Letramento e Escrita
Em nosso cotidiano, é possível constatar que a escrita e as atividades de ler e escrever entram em nossa vida, sem que nos demos conta disso. Essa presença da escrita afeta a forma como os indivíduos e os grupos se constituem e se relacionam.
Dependendo da época, do quadro teórico assumido e dos objetivos traçados, o termo ou conceito de letramento ganha conotações diferentes e às vezes antagônicas. O letramento pode ser sistematizado de duas maneiras: autônomo e ideológico.
No modelo autônomo, a principal característica do letramento é a de focalizar a dimensão técnica e individual. A escrita, seria um produto completo em si mesmo cuja interpretação não estaria submetida a injunções de suas condições de produção. Uma das consequências desse modelo seria que a interpretação de um texto escrito seria determinada unicamente pelo funcionamento interno e lógico do mesmo.
Nessa concepção existe uma correlação direta entre desenvolvimento cognitivo e letramento. Assim, este é considerado como a causa do desenvolvimento de habilidades cognitivas do indivíduo e de grupos que passam a incorporar um sistema de escrita em suas atividades.
Para definir indivíduos e grupos letrados de não-letrados, o modelo autônomo utiliza a alfabetização como critério. Desta maneira, é possível afirmar que, existe um vínculo estreito entre alfabetização e letramento, pois a condição de letrado está diretamente relacionada à condição de alfabetizado.
Enfim, ser letrado seria possuir o estado ou a condição daquele que não apenas sabe ler e escrever, ou não apenas conhece a tecnologia da escrita, mas também utiliza competentemente essa tecnologia em suas atividades sociais.

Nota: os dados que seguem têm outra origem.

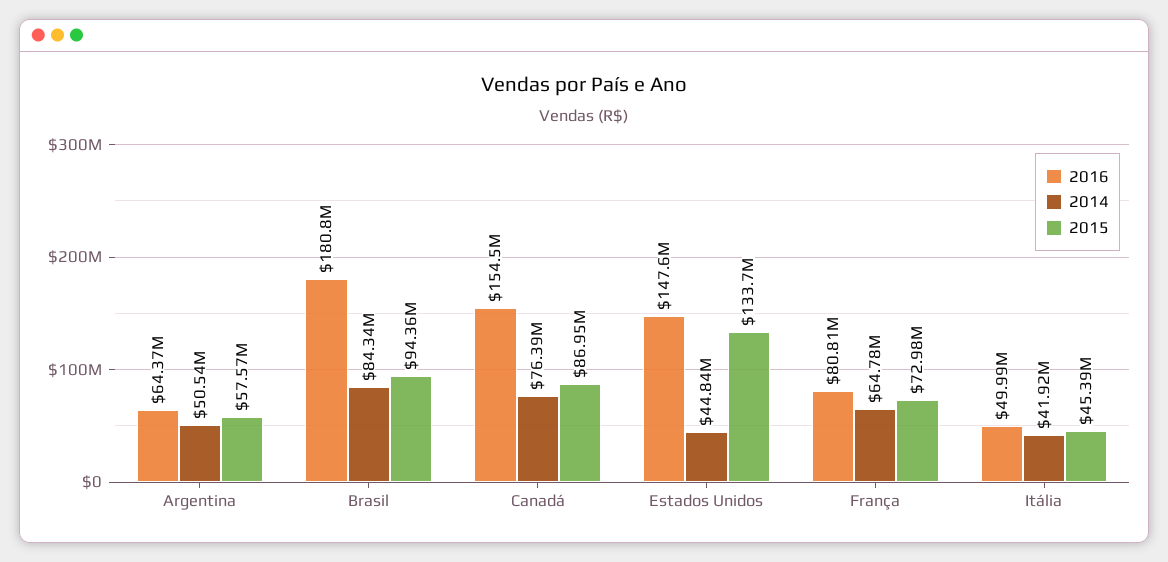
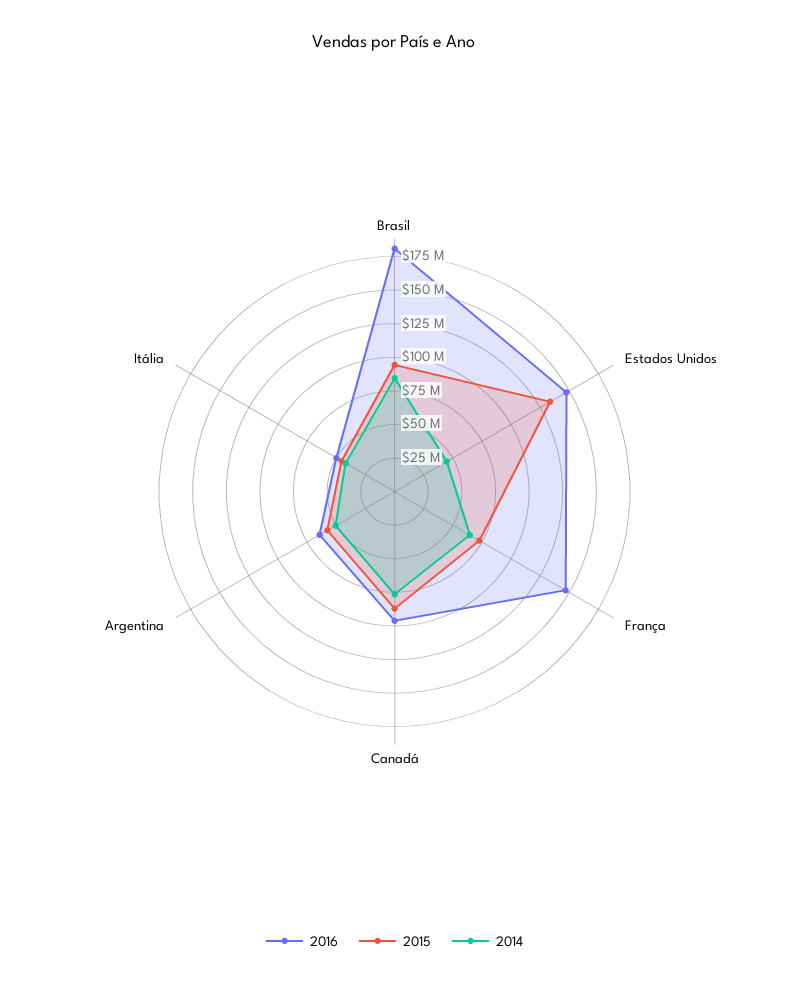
  {
    "2016": {
      "Argentina": 64370000,
      "Brasil": 180800000,
-     "Canadá": 154500000,
+     "Canadá": 100000000,
      "Estados Unidos": 147600000,
-     "França": 80810000,
+     "França": 150000000,
      "Itália": 49990000
    },
    "2014": {
      "Argentina": 50540000,
      "Brasil": 84340000,
      "Canadá": 76390000,
      "Estados Unidos": 44840000,
      "França": 64780000,
      "Itália": 41920000
    },
    "2015": {
      "Argentina": 57570000,
      "Brasil": 94360000,
      "Canadá": 86950000,
      "Estados Unidos": 133700000,
      "França": 72980000,
      "Itália": 45390000
    }
  }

No modelo ideológico, focaliza-se a dimensão social da escrita e, consequentemente, das atividades de ler e escrever. É defendido que os significados e os usos do letramento estariam fortemente ligados a contextos culturais específicos e que as práticas de letramento estão sempre e necessariamente vinculadas às relações de poder e às ideologias que permeiam a vida em sociedade.

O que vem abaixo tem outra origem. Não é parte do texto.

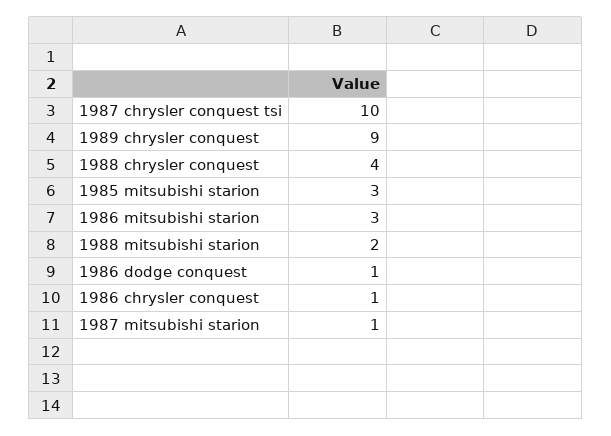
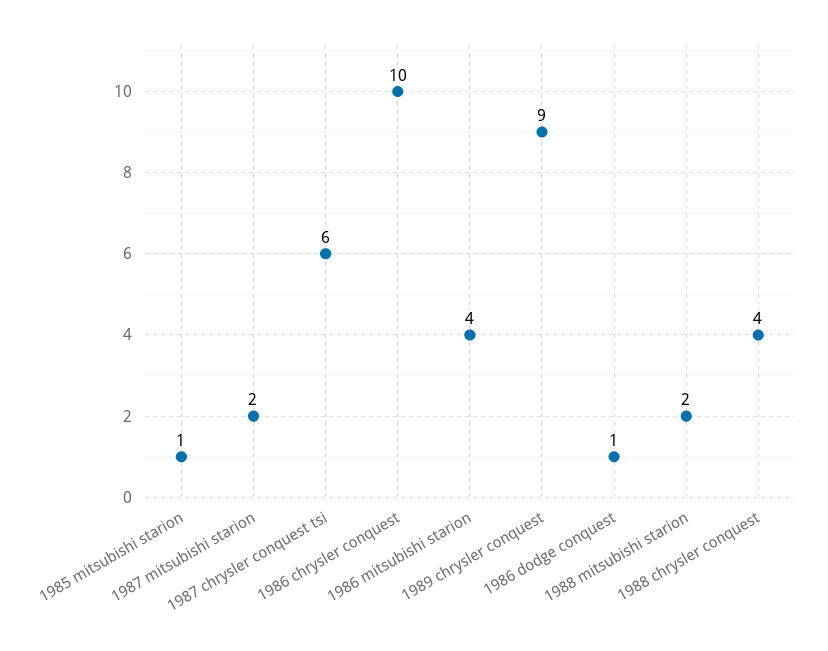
  {
-   "1987 chrysler conquest tsi": 10,
+   "1987 chrysler conquest tsi": 6,
    "1989 chrysler conquest": 9,
    "1988 chrysler conquest": 4,
-   "1985 mitsubishi starion": 3,
+   "1985 mitsubishi starion": 1,
-   "1986 mitsubishi starion": 3,
+   "1986 mitsubishi starion": 4,
    "1988 mitsubishi starion": 2,
    "1986 dodge conquest": 1,
-   "1986 chrysler conquest": 1,
+   "1986 chrysler conquest": 10,
-   "1987 mitsubishi starion": 1
+   "1987 mitsubishi starion": 2
  }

Nesta concepção a escrita é vista como um processo. A escrita e os materiais escritos são vistos a partir de seu processo de produção, levando em consideração fatos tais como quem escreve, para quem escreve, com quais finalidades, em que condições, a partir de quais gêneros discursivos etc.
Uma consequência dessa forma de entender a escrita é a consideração de que a interpretação de um texto escrito seria dependente das condições sócio-históricas em que ele é produzido. Outra consequência importante é a crítica à oposição radical entre fala e escrita. No modelo ideológico, considera-se que só é possível estabelecer essa oposição se considerarmos textos que poderíamos denominar prototípicos de cada uma das chamadas modalidades da língua.
As características opositivas que separam a fala e a escrita em dois blocos foram estabelecidas tendo por parâmetro um ideal de texto escrito e um ideal de texto falado. Neste sentido, essas dicotomias seriam “apressadas e generalizadoras”; elas ignorariam a variedade de gêneros discursivos existentes e o uso que se faz deles.
Na visão dicotômica que emerge do modelo autônomo de letramento, as análises das relações entre fala e escrita estão voltadas apenas para o “código” e “permanecem na imanência do fato linguístico”.
Assim, o letramento pode ser entendido como relacionado à inserção dos indivíduos e dos grupos em práticas sócio-históricas que, direta ou indiretamente, pressupõem a existência de uma escrita. A alfabetização é um conceito bem mais antigo que o letramento, como um processo de ensino da leitura e da escrita para as etapas iniciais de escolarização das crianças.
A leitura, antes restrita a grupos minoritários e não necessariamente responsabilidades da escola, tornaram-se fundamentos da escola obrigatória, leiga e gratuita e objeto de ensino e aprendizagem escolarizados.
Assim, passa-se a considerar que a criança não é apenas uma espectadora do processo de alfabetização, aquela que receberia as indicações sobre como proceder para realizar as atividades de leitura e escrita. Ela também tem um papel a desempenhar, ou ainda uma oposição a ocupar na tarefa de inserir-se no funcionamento simbólico da escrita.